Tuesday, February 24, 2009

Ensuring your passion is helping your team

Anthony Randolph's intensity manifests itself on the court.

"It made him slap a hard foul on Boston's Kevin Garnett and stare down one of his all-time favorite players — in Boston. It provoked him to scream at Houston center Yao Ming after he dunked on him — in Houston. It propels him to give his body for a block, a rebound, a loose ball, tempts him to take his man every time."

What he's learning is the difference between positive and negative energy.

"I've got to watch myself sometimes, that's the thing I'm trying to work on now," he said. "You've got to play mad. I'm more aggressive when I'm mad. It's not that I'm mad at a person. I'm just trying to go out there and go hard. Sometimes, I can get a little bit too excited, too amped up. I've got to learn how to control it."

Coaches love players who play with energy, enthusiasm, and passion. They appreciate the attitude and sense of urgency they bring to the court. Teammates feed off his energy.

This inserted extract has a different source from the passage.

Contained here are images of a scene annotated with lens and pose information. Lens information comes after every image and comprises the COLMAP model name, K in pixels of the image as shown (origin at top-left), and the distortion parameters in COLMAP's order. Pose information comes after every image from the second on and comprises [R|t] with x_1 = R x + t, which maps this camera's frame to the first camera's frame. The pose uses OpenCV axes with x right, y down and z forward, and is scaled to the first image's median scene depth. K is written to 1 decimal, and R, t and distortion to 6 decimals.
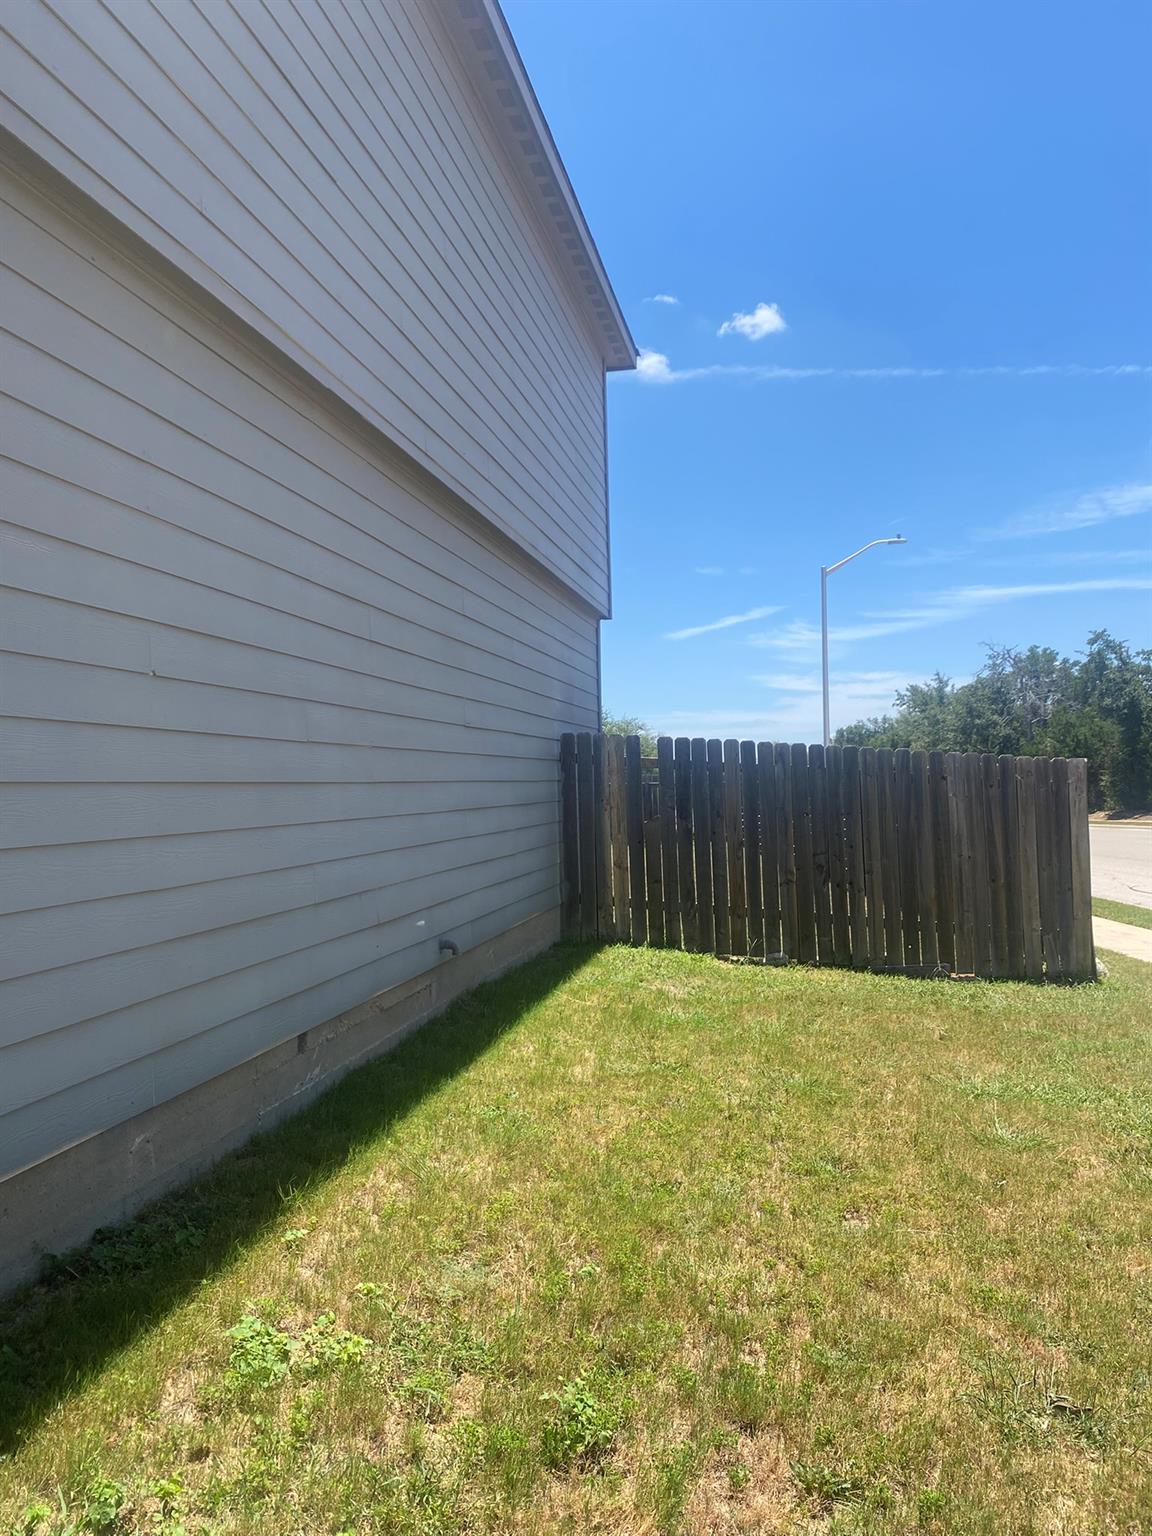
lens RADIAL K [[1164.9, 0, 584.1], [0, 1164.9, 720.0], [0, 0, 1]] dist [0.031035, -0.033946]
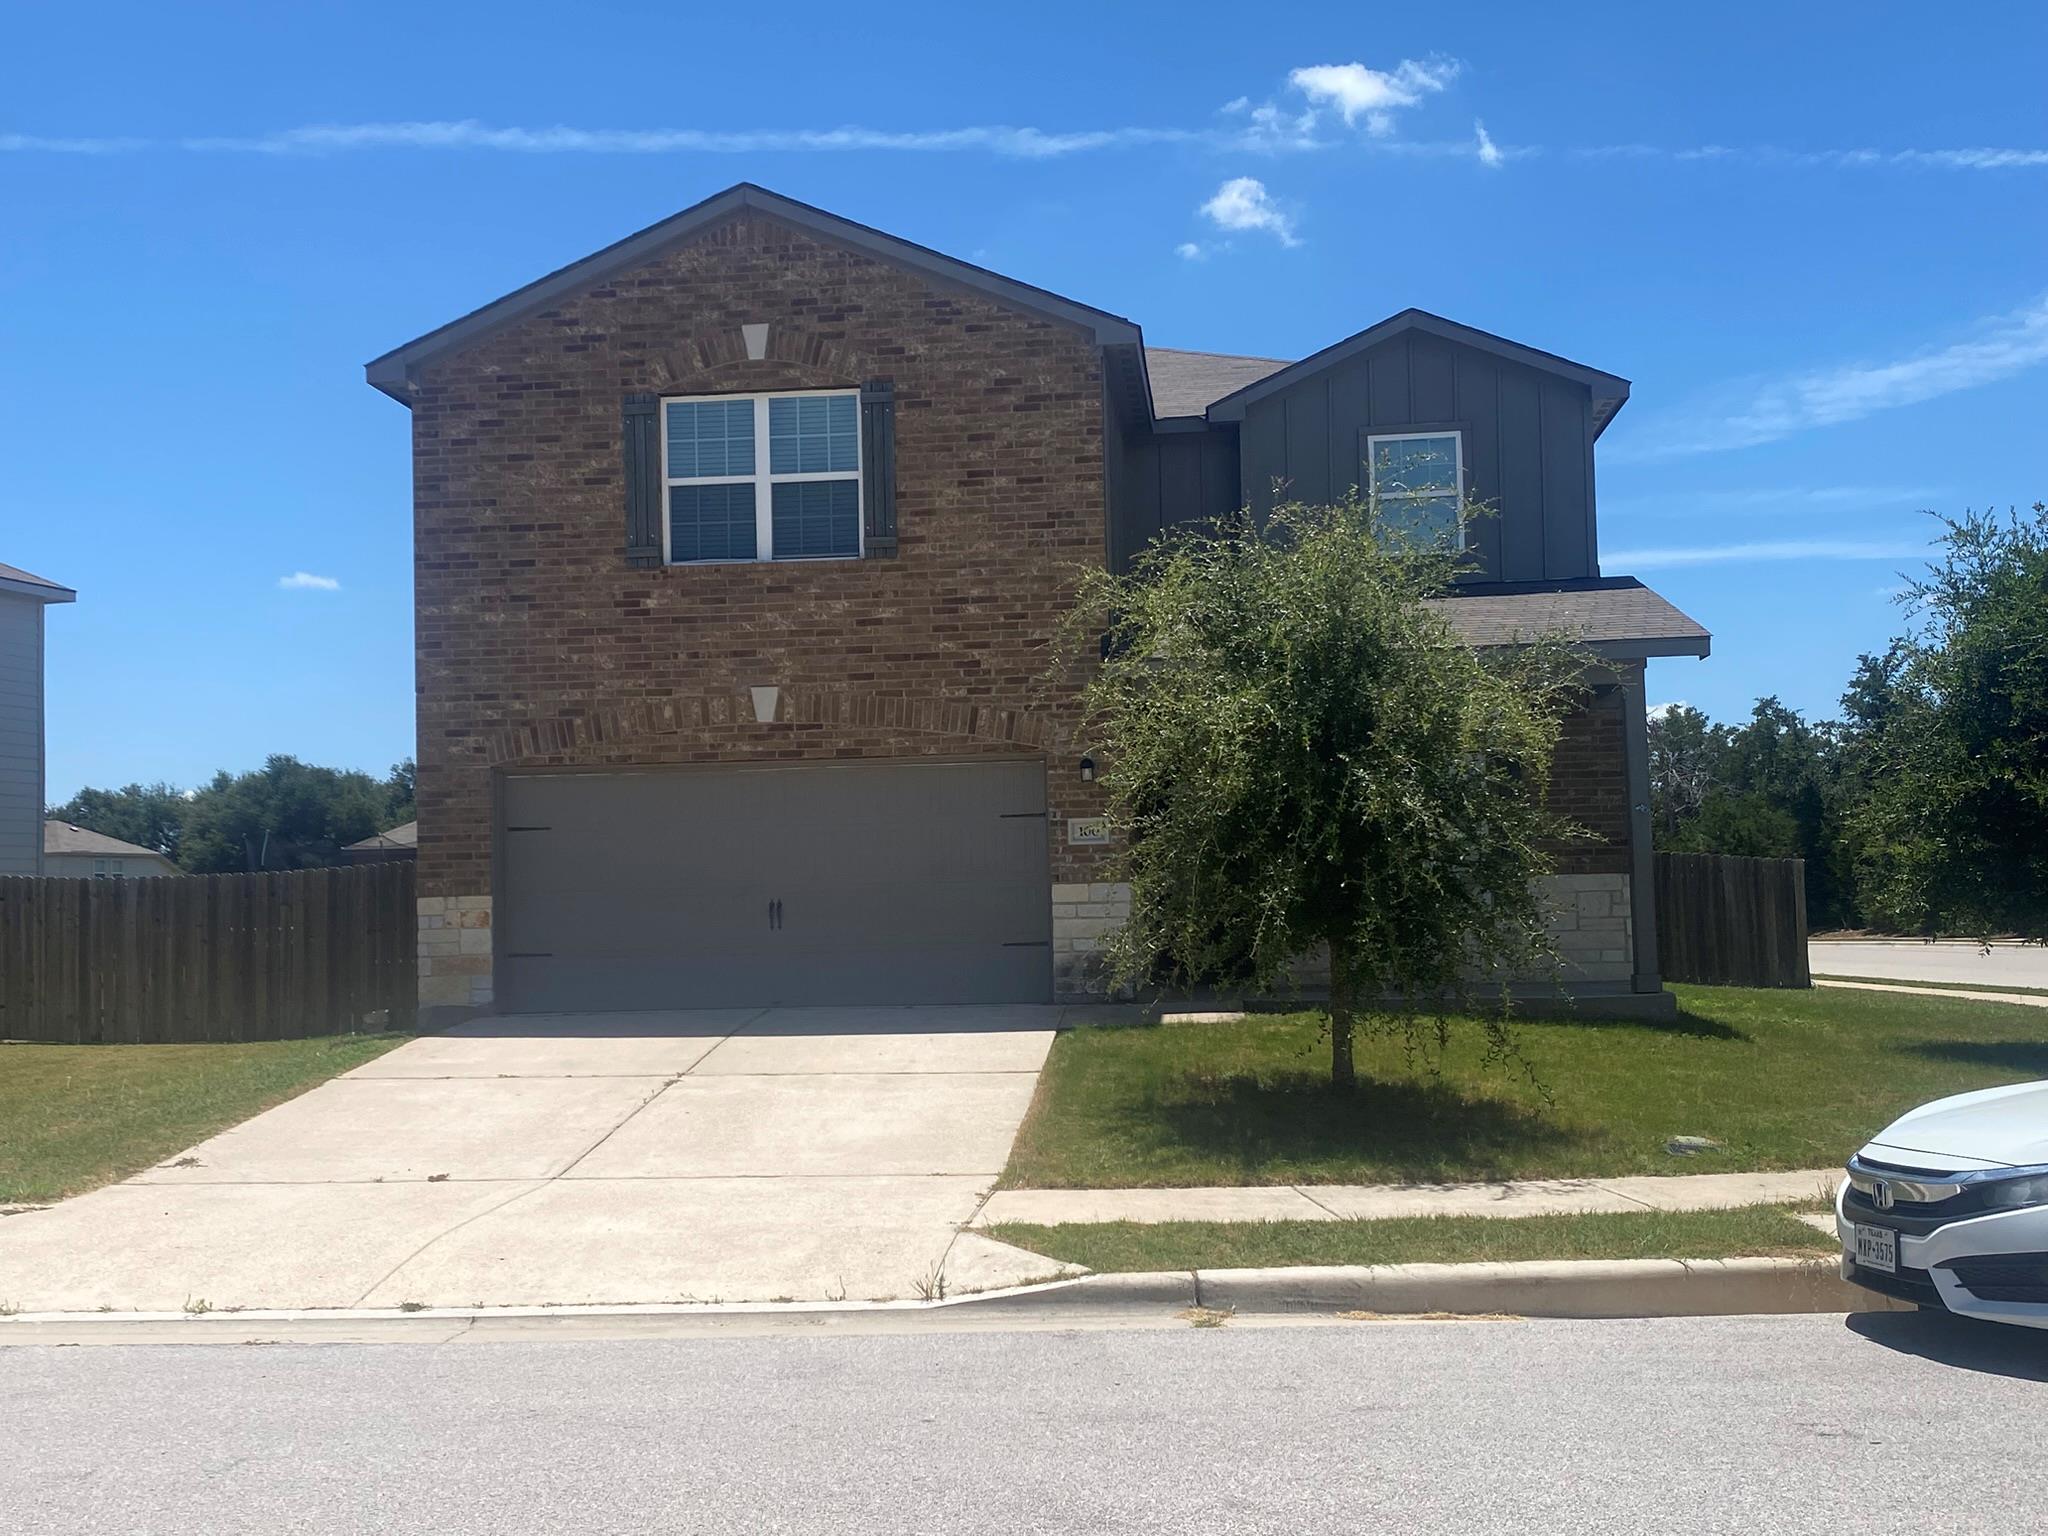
lens RADIAL K [[2129.2, 0, 1010.9], [0, 2129.2, 755.6], [0, 0, 1]] dist [-0.003592, 0.000000]
pose [[0.996418, -0.000614, 0.084564, -0.907571], [0.002271, 0.999807, -0.019507, -0.053563], [-0.084535, 0.019630, 0.996227, -1.835335]]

The key, as Warriors veteran Stephen Jackson puts it, is channeling the energy in a constructive way.

"I love his passion. I love his fire for the game," said Jackson, who has dealt with a similar quandary. "That's something you can't teach. That's rare. ... He's going to have to learn, just like I had to learn, that it's a fine line between having too much passion and hurting your team, and having passion and helping your team."